The award-winning singer-actress, who opened the Broadway company of Mamma Mia!, is set to play Annie Oakley in a month-long run of the Berlin classic this summer in Toronto. The Toronto Star reports that Pitre will play opposite the Frank Butler of country music star Paul Brandt in the mounting of the musical at Toronto's Massey Hall.

Like the acclaimed City Center Encores! series, Annie Get Your Gun will be presented on a stage filled with a 25-piece orchestra. There will be lights and costumes but no additional scenery. Donna Feore will direct and choreograph the musical about the sharp-shootin' Oakley; Rick Fox will conduct the onstage orchestra.

Annie Get Your Gun will begin performances in early August. Dates and ticket information will be announced shortly.

For her performance as Donna in the Canadian, Broadway and touring companies of Mamma Mia!, Louise Pitre received the Dora Mavor Moore Award, the San Francisco Critics Circle Award, the U.S. National Broadway Award as well as a Tony Award nomination for Best Actress in a Musical. Her numerous theatrical credits include roles in Piaf; Les Misérables; The World Goes 'Round; I Love You, You're Perfect, Now Change; Jacques Brel Is Alive and Well and Living In Paris and Who's Afraid of Virginia Woolf? Pitre’s solo recordings are titled "Songs My Mother Taught Me" and "All of My Life Has Led to This." Pitre was also recently involved in the world-premiere production of the late Cy Coleman's The Great Ostrovsky.

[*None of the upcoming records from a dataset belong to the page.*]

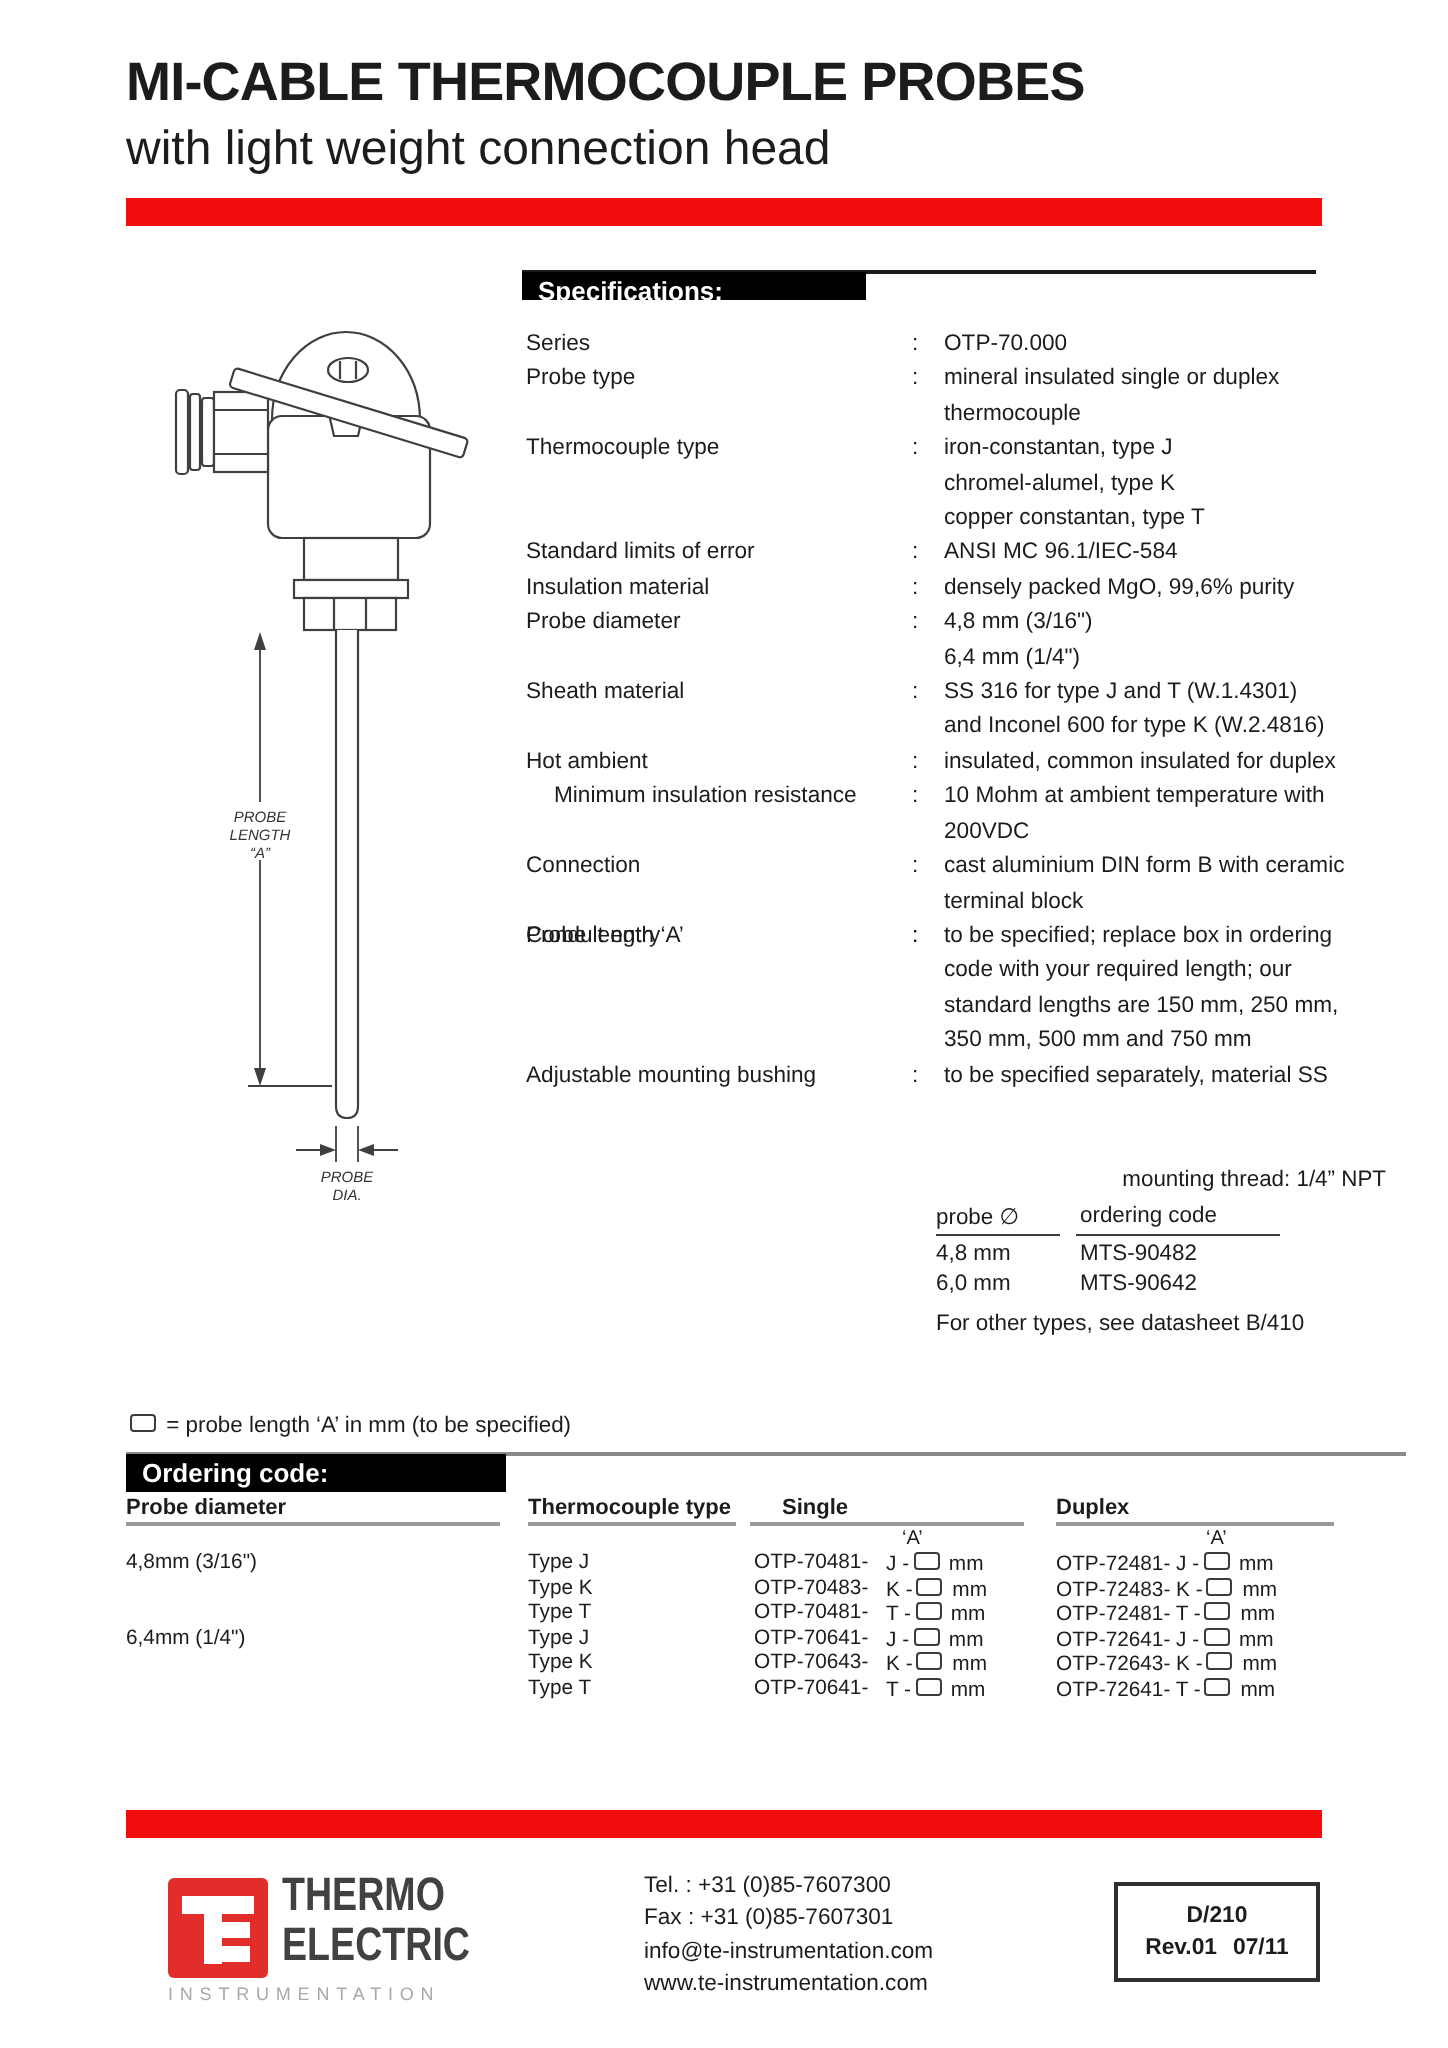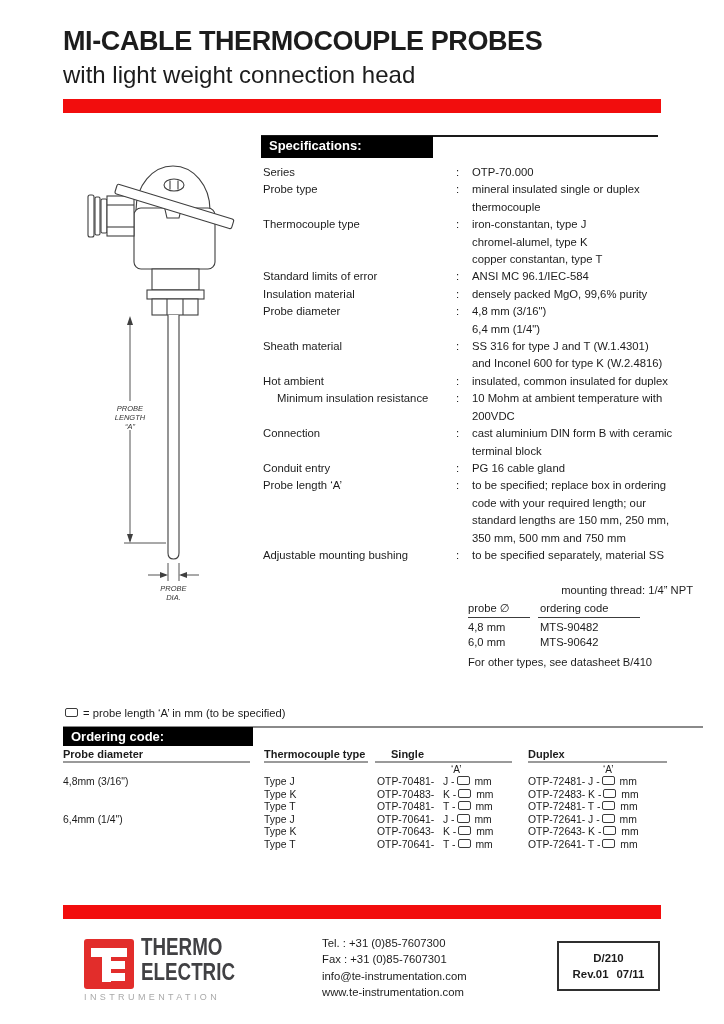--- a/index.html
+++ b/index.html
@@ -10,21 +10,21 @@
   
   .title{left:63px;top:26px;font-size:27px;font-weight:bold;letter-spacing:-0.4px;}
   .subtitle{left:63px;top:61px;font-size:24px;}
   .redbar{left:63px;width:598px;height:14px;background:var(--red,#f20d0d);}
   .redbar.top{top:99px;}
   .redbar.bottom{top:905px;}
 
   
   .spec-topline{left:261px;top:135px;width:397px;height:2px;background:#1a1a1a;}
   .blackbar{background:#000;color:#fff;font-size:13px;font-weight:bold;line-height:19px;padding-left:8px;box-sizing:border-box;}
-  .spec-bar{left:261px;top:136px;width:172px;height:22px;}
+  .spec-bar{left:261px;top:136px;width:172px;height:14px;}
   .spec-block{left:263px;top:164px;width:408px;}
   .spec-row{position:relative;font-size:11.3px;line-height:17.4px;}
   .spec-label{position:absolute;left:0;top:0;white-space:nowrap;}
   .spec-label.ind{left:14px;}
   .spec-colon{position:absolute;left:193px;top:0;}
   .spec-lines{margin-left:209px;}
   .spec-line{white-space:nowrap;}
 
   
   .mounting{left:468px;top:584px;width:225px;font-size:11.2px;}
@@ -210,23 +210,20 @@
         <span class="spec-label">Connection</span>
         <span class="spec-colon">:</span>
         <div class="spec-lines">
           <div class="spec-line">cast aluminium DIN form B with ceramic</div>
           <div class="spec-line">terminal block</div>
         </div>
       </div>
       <div class="spec-row">
         <span class="spec-label">Conduit entry</span>
         <span class="spec-colon">:</span>
-        <div class="spec-lines">
-          <div class="spec-line">PG 16 cable gland</div>
-        </div>
       </div>
       <div class="spec-row">
         <span class="spec-label">Probe length ‘A’</span>
         <span class="spec-colon">:</span>
         <div class="spec-lines">
           <div class="spec-line">to be specified; replace box in ordering</div>
           <div class="spec-line">code with your required length; our</div>
           <div class="spec-line">standard lengths are 150 mm, 250 mm,</div>
           <div class="spec-line">350 mm, 500 mm and 750 mm</div>
         </div>

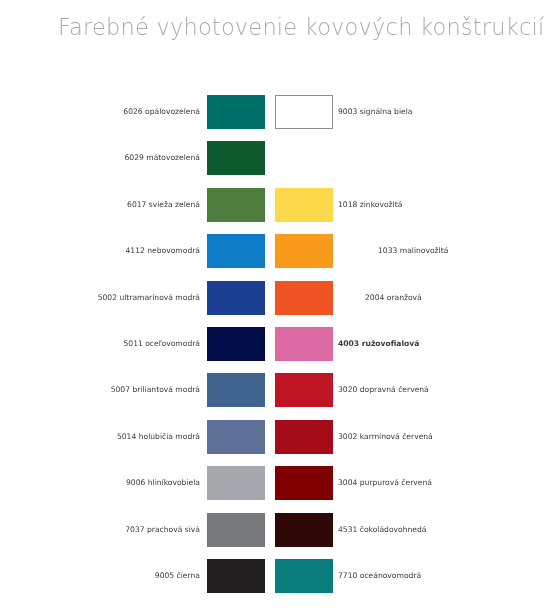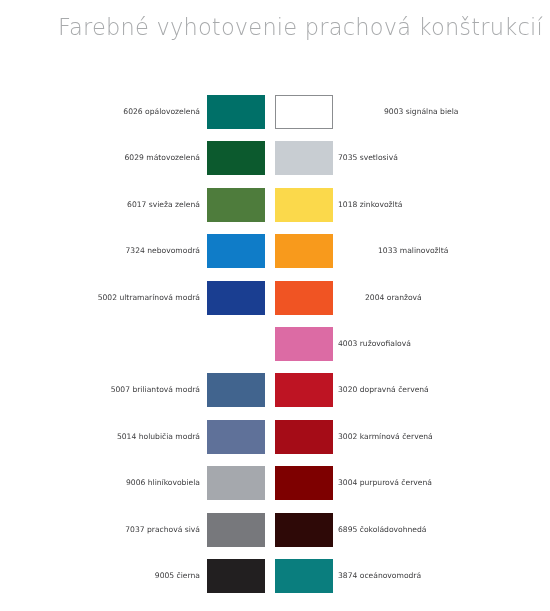--- a/index.html
+++ b/index.html
@@ -97,77 +97,77 @@
   .col-right .swatch-label {
     text-align: left;
     padding-left: 5px;
   }
 </style>
 </head>
 <body style="background: rgb(255, 255, 255);">
 
 <div id="page" style="background: rgb(255, 255, 255);">
 
-  <div id="page-title" style="color: rgb(168, 170, 172);">Farebné vyhotovenie prachová konštrukcií</div>
+  <div id="page-title" style="color: rgb(168, 170, 172);">Farebné vyhotovenie kovových konštrukcií</div>
 
   <div id="swatch-grid">
       <div class="swatch-row">
         <div class="col col-left">
           <span class="swatch-label" style="color: rgb(59, 59, 61);">6026 opálovozelená</span>
           <div class="swatch" style="background: rgb(0, 112, 104);"></div>
         </div>
         <div class="col col-right">
           <div class="swatch bordered" style="background: rgb(255, 255, 255);"></div>
-          <span class="swatch-label" style="color: rgb(59, 59, 61); margin-left: 46px;">9003 signálna biela</span>
+          <span class="swatch-label" style="color: rgb(59, 59, 61);">9003 signálna biela</span>
         </div>
       </div>
       <div class="swatch-row">
         <div class="col col-left">
           <span class="swatch-label" style="color: rgb(59, 59, 61);">6029 mátovozelená</span>
           <div class="swatch" style="background: rgb(12, 90, 46);"></div>
         </div>
-        <div class="col col-right">
-          <div class="swatch" style="background: rgb(200, 205, 210);"></div>
-          <span class="swatch-label" style="color: rgb(59, 59, 61);">7035 svetlosivá</span>
-        </div>
       </div>
       <div class="swatch-row">
         <div class="col col-left">
           <span class="swatch-label" style="color: rgb(59, 59, 61); margin-left: 16px;">6017 svieža zelená</span>
           <div class="swatch" style="background: rgb(78, 124, 60);"></div>
         </div>
         <div class="col col-right">
           <div class="swatch" style="background: rgb(251, 217, 75);"></div>
           <span class="swatch-label" style="color: rgb(59, 59, 61);">1018 zinkovožltá</span>
         </div>
       </div>
       <div class="swatch-row">
         <div class="col col-left">
-          <span class="swatch-label" style="color: rgb(59, 59, 61);">7324 nebovomodrá</span>
+          <span class="swatch-label" style="color: rgb(59, 59, 61);">4112 nebovomodrá</span>
           <div class="swatch" style="background: rgb(15, 124, 200);"></div>
         </div>
         <div class="col col-right">
           <div class="swatch" style="background: rgb(248, 154, 28);"></div>
           <span class="swatch-label" style="color: rgb(59, 59, 61); margin-left: 40px;">1033 malinovožltá</span>
         </div>
       </div>
       <div class="swatch-row">
         <div class="col col-left">
           <span class="swatch-label" style="color: rgb(59, 59, 61);">5002 ultramarínová modrá</span>
           <div class="swatch" style="background: rgb(26, 62, 145);"></div>
         </div>
         <div class="col col-right">
           <div class="swatch" style="background: rgb(240, 84, 35);"></div>
           <span class="swatch-label" style="color: rgb(59, 59, 61); margin-left: 27px;">2004 oranžová</span>
         </div>
       </div>
       <div class="swatch-row">
+        <div class="col col-left">
+          <span class="swatch-label" style="color: rgb(59, 59, 61);">5011 oceľovomodrá</span>
+          <div class="swatch" style="background: rgb(0, 11, 72);"></div>
+        </div>
         <div class="col col-right">
           <div class="swatch" style="background: rgb(220, 107, 164);"></div>
-          <span class="swatch-label" style="color: rgb(59, 59, 61);">4003 ružovofialová</span>
+          <span class="swatch-label" style="color: rgb(59, 59, 61); font-weight: bold;">4003 ružovofialová</span>
         </div>
       </div>
       <div class="swatch-row">
         <div class="col col-left">
           <span class="swatch-label" style="color: rgb(59, 59, 61);">5007 briliantová modrá</span>
           <div class="swatch" style="background: rgb(65, 100, 142);"></div>
         </div>
         <div class="col col-right">
           <div class="swatch" style="background: rgb(190, 20, 35);"></div>
           <span class="swatch-label" style="color: rgb(59, 59, 61);">3020 dopravná červená</span>
@@ -193,28 +193,28 @@
           <span class="swatch-label" style="color: rgb(59, 59, 61);">3004 purpurová červená</span>
         </div>
       </div>
       <div class="swatch-row">
         <div class="col col-left">
           <span class="swatch-label" style="color: rgb(59, 59, 61);">7037 prachová sivá</span>
           <div class="swatch" style="background: rgb(119, 120, 124);"></div>
         </div>
         <div class="col col-right">
           <div class="swatch" style="background: rgb(46, 9, 7);"></div>
-          <span class="swatch-label" style="color: rgb(59, 59, 61);">6895 čokoládovohnedá</span>
+          <span class="swatch-label" style="color: rgb(59, 59, 61);">4531 čokoládovohnedá</span>
         </div>
       </div>
       <div class="swatch-row">
         <div class="col col-left">
           <span class="swatch-label" style="color: rgb(59, 59, 61);">9005 čierna</span>
           <div class="swatch" style="background: rgb(34, 31, 32);"></div>
         </div>
         <div class="col col-right">
           <div class="swatch" style="background: rgb(10, 126, 126);"></div>
-          <span class="swatch-label" style="color: rgb(59, 59, 61);">3874 oceánovomodrá</span>
+          <span class="swatch-label" style="color: rgb(59, 59, 61);">7710 oceánovomodrá</span>
         </div>
       </div>
     </div>
 
 </div>
 
 </body></html>

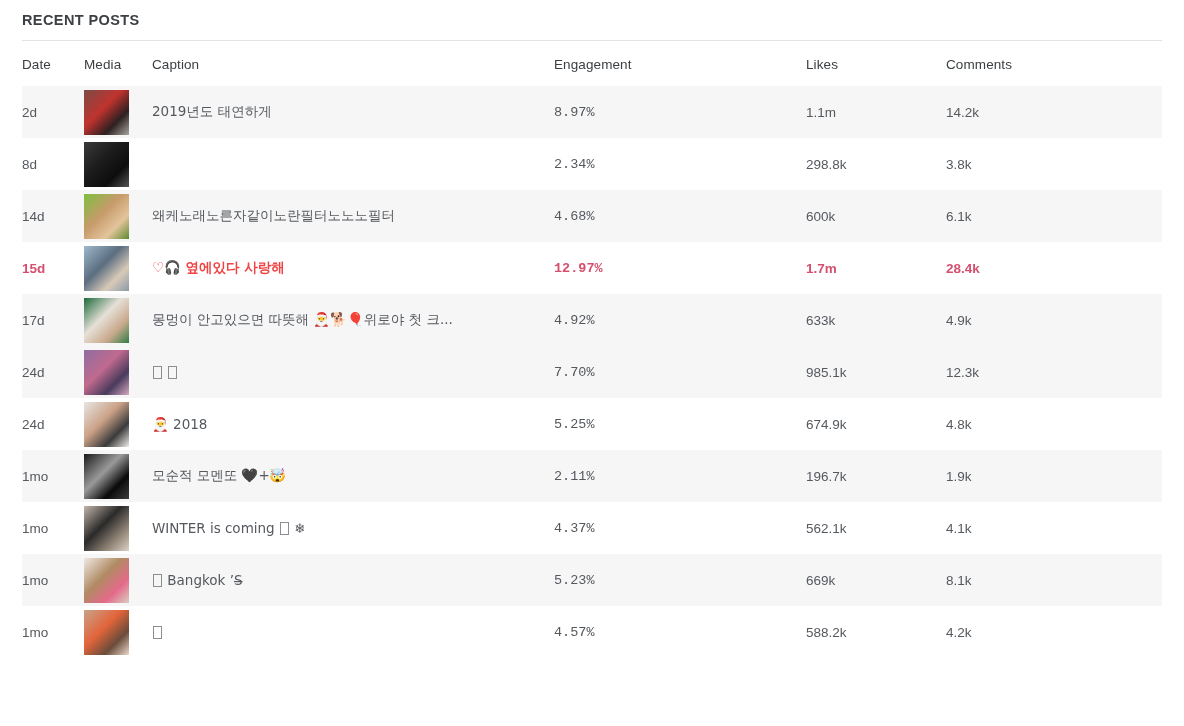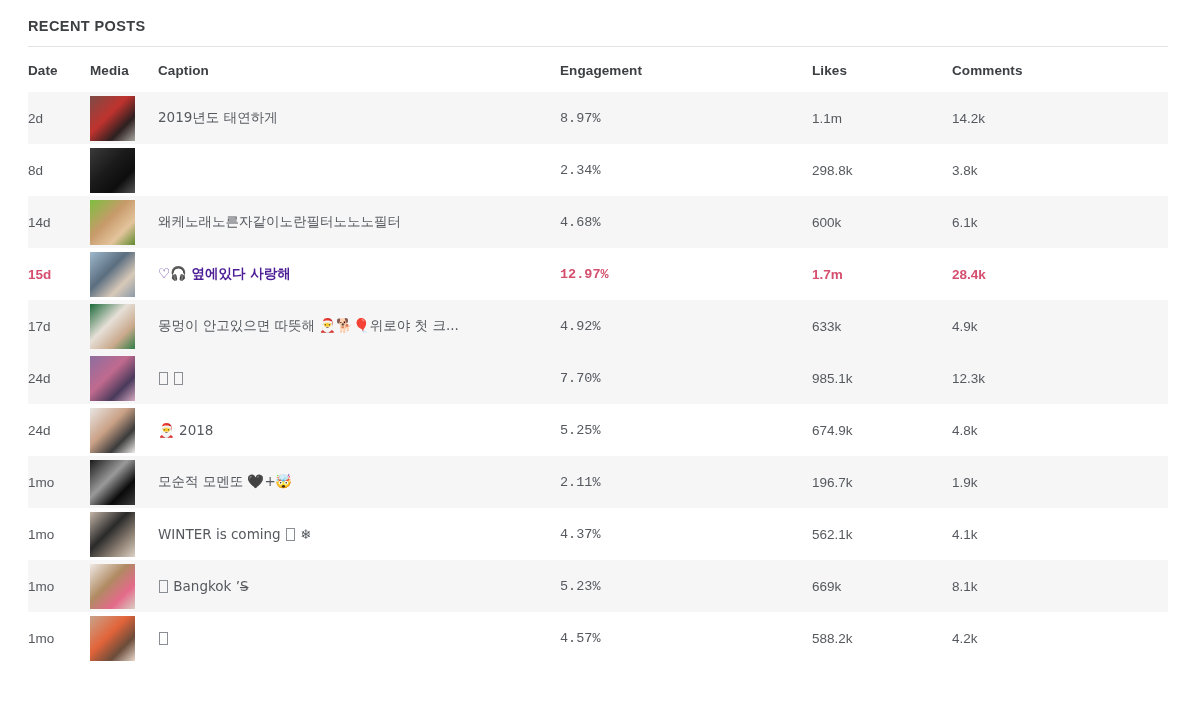--- a/index.html
+++ b/index.html
@@ -9,21 +9,21 @@
     width: 1184px;
     height: 726px;
     background: #ffffff;
     font-family: "Liberation Sans", "DejaVu Sans", sans-serif;
     overflow: hidden;
   }
 
   .panel {
     width: 963px;
     height: 726px;
-    padding: 6px;
+    padding: 0;
     background: #ffffff;
   }
 
   
   .section-head {
     padding: 10px 22px 0 22px;
   }
   .section-title {
     font-size: 14.5px;
     font-weight: bold;
@@ -46,21 +46,21 @@
     margin-top: 16px;
   }
   table.posts {
     width: 1140px;
     border-collapse: collapse;
     table-layout: fixed;
   }
   table.posts thead th {
     text-align: left;
     font-size: 13.5px;
-    font-weight: bold;
+    font-weight: normal;
     color: #3c4043;
     padding: 0 0 14px 0;
     vertical-align: bottom;
     letter-spacing: 0.1px;
     white-space: nowrap;
   }
 
   col.c-date    { width: 62px; }
   col.c-media   { width: 68px; }
   col.c-caption { width: 402px; }
@@ -181,21 +181,21 @@
             <td class="likes">600k</td>
             <td class="comm">6.1k</td>
           </tr>
           <tr class=" highlight">
             <td class="date" style="color: rgb(213, 79, 110); font-weight: bold;">15d</td>
             <td class="media" style="color: rgb(213, 79, 110); font-weight: bold;">
               <span class="thumb">
                 <span class="ph" style="background:linear-gradient(135deg,#9fb8cc 0%,#5b6e80 42%,#d8c9b8 72%,#8a9aa8 100%)"></span>
               </span>
             </td>
-            <td class="caption" style="color: #4c1d95; font-weight: bold;"><span class="cap-emoji">♡🎧 옆에있다 사랑해</span></td>
+            <td class="caption" style="color: #ef4444; font-weight: bold;"><span class="cap-emoji">♡🎧 옆에있다 사랑해</span></td>
             <td class="eng" style="color: rgb(213, 79, 110); font-weight: bold;">12.97%</td>
             <td class="likes" style="color: rgb(213, 79, 110); font-weight: bold;">1.7m</td>
             <td class="comm" style="color: rgb(213, 79, 110); font-weight: bold;">28.4k</td>
           </tr>
           <tr class="striped">
             <td class="date">17d</td>
             <td class="media">
               <span class="thumb">
                 <span class="ph" style="background:linear-gradient(135deg,#1d6a3a 0%,#e6e0d8 42%,#c9a98c 72%,#2f7d46 100%)"></span>
               </span>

The original production of Annie Get Your Gun — featuring a score by Irving Berlin and a book by Herbert and Dorothy Fields — opened at the Imperial Theatre in May 1946, playing 1,147 performances before closing Feb. 12, 1949. Ethel Merman and Ray Middleton starred. The most recent Broadway production — March 1999-Sept. 2001 — cast Bernadette Peters as Annie Oakley. Peters won her second Tony Award for her performance opposite Tom Wopat's Frank Butler. The Berlin score features such classic tunes as "There's No Business Like Show Business," "They Say It's Wonderful," "You Can't Get a Man with a Gun" and "I Got Lost in His Arms."